自爆営業は本当に必要なのか
1. 厚労省が自爆営業防止に乗り出す。
2. 自爆営業が自殺原因と認定されるケースも。
3. 指針改正でパワハラ認識が広がる見込み。
厚生労働省は、社員に自社製品の購入を強いる「自爆営業」の防止に取り組むことを決定しました。自爆営業は、ノルマ達成のために社員が自腹で契約を結ばされたり、不要な商品を購入させられる行為を指します。このような行為が原因で自殺する人もおり、労働施策総合推進法(パワハラ防止法)に基づく指針に、パワハラに該当すると明記することで企業に対策を促す方針です。

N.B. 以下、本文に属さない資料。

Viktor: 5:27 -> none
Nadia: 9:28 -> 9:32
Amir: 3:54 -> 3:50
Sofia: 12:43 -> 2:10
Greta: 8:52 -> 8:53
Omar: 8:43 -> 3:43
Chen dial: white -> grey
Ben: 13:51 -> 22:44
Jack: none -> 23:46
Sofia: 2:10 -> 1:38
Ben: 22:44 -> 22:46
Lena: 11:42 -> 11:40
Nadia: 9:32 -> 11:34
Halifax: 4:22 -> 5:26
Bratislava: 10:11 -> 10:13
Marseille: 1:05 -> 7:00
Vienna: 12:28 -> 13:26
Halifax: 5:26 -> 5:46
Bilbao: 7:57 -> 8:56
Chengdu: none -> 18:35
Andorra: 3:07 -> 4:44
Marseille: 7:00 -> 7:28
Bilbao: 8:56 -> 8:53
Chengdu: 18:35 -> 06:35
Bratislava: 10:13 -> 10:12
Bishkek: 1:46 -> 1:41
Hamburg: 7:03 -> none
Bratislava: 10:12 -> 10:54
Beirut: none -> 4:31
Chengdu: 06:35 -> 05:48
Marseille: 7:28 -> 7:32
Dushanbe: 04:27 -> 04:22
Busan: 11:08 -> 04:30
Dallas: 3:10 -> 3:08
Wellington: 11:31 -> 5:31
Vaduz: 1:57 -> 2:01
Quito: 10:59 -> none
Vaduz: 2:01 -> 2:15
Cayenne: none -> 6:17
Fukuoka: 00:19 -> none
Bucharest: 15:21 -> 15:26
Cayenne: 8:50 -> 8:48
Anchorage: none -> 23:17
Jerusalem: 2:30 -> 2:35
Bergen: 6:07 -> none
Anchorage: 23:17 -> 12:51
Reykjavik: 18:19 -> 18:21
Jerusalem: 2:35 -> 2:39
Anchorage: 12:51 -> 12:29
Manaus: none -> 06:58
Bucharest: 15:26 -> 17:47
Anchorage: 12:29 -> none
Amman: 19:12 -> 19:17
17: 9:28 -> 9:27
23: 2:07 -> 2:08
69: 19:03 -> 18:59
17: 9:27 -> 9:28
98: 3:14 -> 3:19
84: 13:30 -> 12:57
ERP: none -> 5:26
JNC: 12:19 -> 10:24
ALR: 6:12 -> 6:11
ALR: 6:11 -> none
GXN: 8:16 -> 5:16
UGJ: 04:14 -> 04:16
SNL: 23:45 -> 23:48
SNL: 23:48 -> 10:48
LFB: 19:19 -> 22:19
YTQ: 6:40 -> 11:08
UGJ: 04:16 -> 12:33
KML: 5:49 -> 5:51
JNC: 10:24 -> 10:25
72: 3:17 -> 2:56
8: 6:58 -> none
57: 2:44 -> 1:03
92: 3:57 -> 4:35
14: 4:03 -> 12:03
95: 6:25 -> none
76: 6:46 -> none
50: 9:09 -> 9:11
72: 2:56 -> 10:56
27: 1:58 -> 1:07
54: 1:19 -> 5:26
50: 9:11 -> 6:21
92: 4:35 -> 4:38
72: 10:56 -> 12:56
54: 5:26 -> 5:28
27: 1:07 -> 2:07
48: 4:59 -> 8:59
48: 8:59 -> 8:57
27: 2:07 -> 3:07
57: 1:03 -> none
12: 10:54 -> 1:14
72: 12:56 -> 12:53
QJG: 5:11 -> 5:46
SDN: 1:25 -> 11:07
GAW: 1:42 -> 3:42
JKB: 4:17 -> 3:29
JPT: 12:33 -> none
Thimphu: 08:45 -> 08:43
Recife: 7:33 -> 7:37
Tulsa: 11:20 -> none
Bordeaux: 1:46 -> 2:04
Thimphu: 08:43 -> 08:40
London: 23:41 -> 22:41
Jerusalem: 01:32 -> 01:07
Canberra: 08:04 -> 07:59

愛知県では、金融機関で働く30歳代の男性がノルマ達成のために家族から借金をし、自殺に至ったケースがあり、名古屋高裁はこれを自爆営業が原因の一つと認定しました。パワハラは、優越的な関係を背景とした言動、業務上必要かつ相当な範囲を超える行為、労働者の就業環境を害する行為の3要素を満たす場合に認定されます。自爆営業もこれに該当するケースがあり、厚労省は指針に明示することで企業に対策を求める考えです。
島田陽一・早稲田大学名誉教授は、自爆営業が企業発展のための「必要悪」とされてきたが、現代では許されないと指摘し、指針改正によってパワハラの認識が広がれば、抑止につながると述べています。